* Exercise objective *
Could you rewrite the lines starting with the line with "Here, each photo" and going on through the line with "332.5], [0, 0, 1]] dist [-0.014724, -0.000047]", swapping "photo" for "image" and leaving everything else unchanged? Leave the pictures out of your answer.

*** Material to process ***

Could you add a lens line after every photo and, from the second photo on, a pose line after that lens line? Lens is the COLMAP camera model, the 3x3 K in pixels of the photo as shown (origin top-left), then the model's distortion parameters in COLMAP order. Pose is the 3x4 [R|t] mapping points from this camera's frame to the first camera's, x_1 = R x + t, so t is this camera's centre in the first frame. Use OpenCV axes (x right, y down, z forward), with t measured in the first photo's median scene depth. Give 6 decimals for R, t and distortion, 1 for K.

*** End of Material to process ***
*** Material to process ***

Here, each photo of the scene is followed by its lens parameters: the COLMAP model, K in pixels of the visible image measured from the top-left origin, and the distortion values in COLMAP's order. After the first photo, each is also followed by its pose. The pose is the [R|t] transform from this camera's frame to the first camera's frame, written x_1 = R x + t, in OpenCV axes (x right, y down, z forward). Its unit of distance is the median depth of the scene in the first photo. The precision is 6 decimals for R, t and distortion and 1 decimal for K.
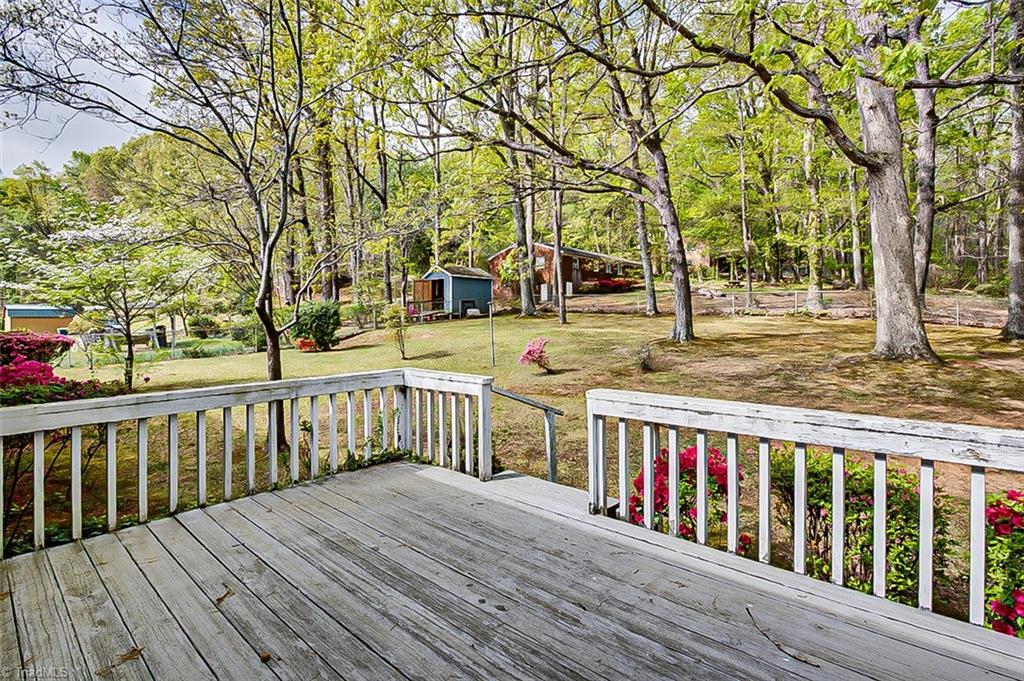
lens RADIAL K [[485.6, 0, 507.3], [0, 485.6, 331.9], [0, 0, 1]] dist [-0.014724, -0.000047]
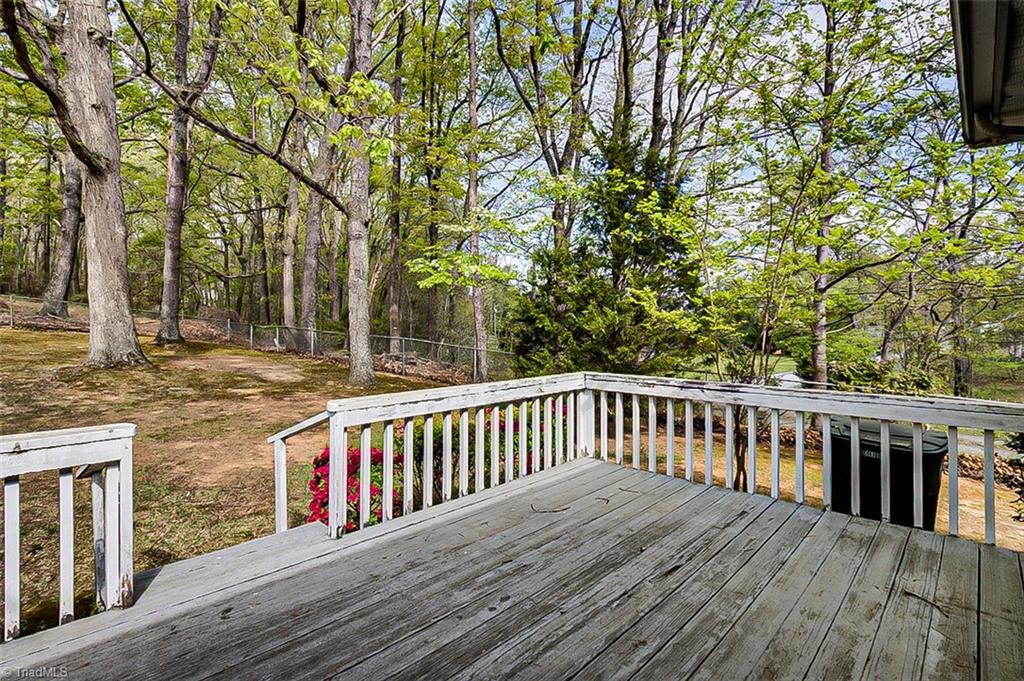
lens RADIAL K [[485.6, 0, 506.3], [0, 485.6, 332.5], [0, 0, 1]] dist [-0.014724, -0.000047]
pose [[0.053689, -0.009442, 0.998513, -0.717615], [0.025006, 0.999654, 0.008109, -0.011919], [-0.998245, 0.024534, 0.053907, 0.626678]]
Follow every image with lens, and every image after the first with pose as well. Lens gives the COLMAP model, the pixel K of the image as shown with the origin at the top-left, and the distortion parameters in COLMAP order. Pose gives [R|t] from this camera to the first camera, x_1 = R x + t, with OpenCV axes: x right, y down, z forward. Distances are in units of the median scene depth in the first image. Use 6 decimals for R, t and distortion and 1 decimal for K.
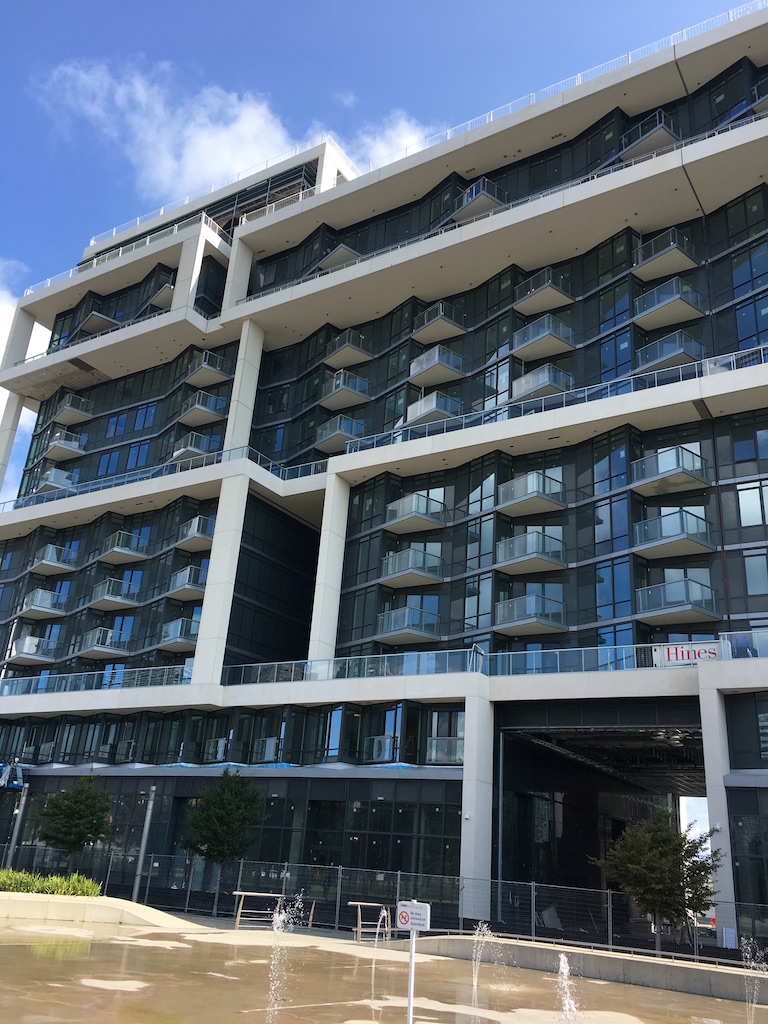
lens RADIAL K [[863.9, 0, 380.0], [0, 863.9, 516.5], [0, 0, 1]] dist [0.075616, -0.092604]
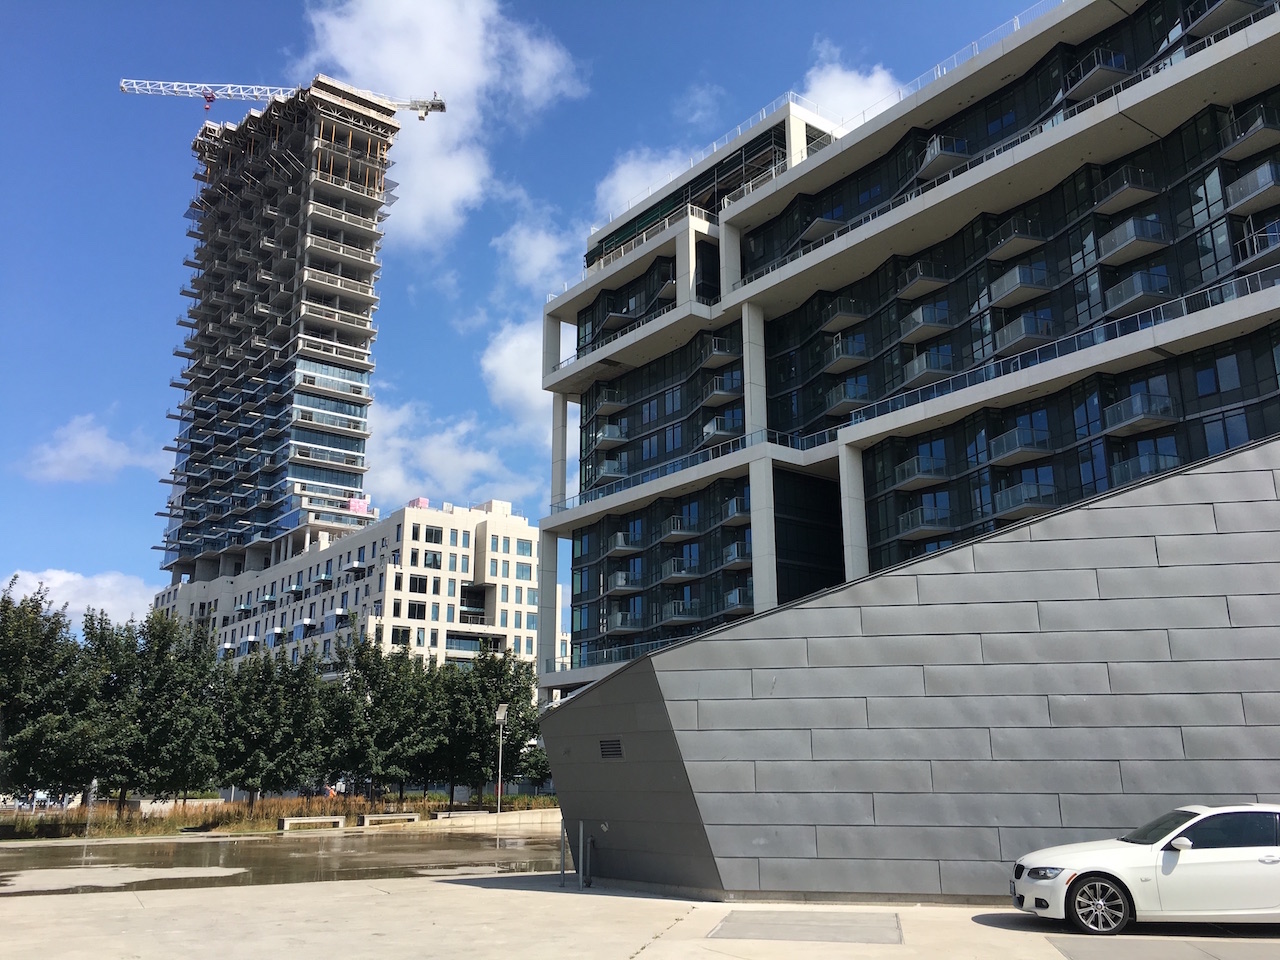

*** End of Material to process ***

* Result of the exercise *
Here, each image of the scene is followed by its lens parameters: the COLMAP model, K in pixels of the visible image measured from the top-left origin, and the distortion values in COLMAP's order. After the first image, each is also followed by its pose. The pose is the [R|t] transform from this camera's frame to the first camera's frame, written x_1 = R x + t, in OpenCV axes (x right, y down, z forward). Its unit of distance is the median depth of the scene in the first image. The precision is 6 decimals for R, t and distortion and 1 decimal for K.
lens RADIAL K [[485.6, 0, 507.3], [0, 485.6, 331.9], [0, 0, 1]] dist [-0.014724, -0.000047]
lens RADIAL K [[485.6, 0, 506.3], [0, 485.6, 332.5], [0, 0, 1]] dist [-0.014724, -0.000047]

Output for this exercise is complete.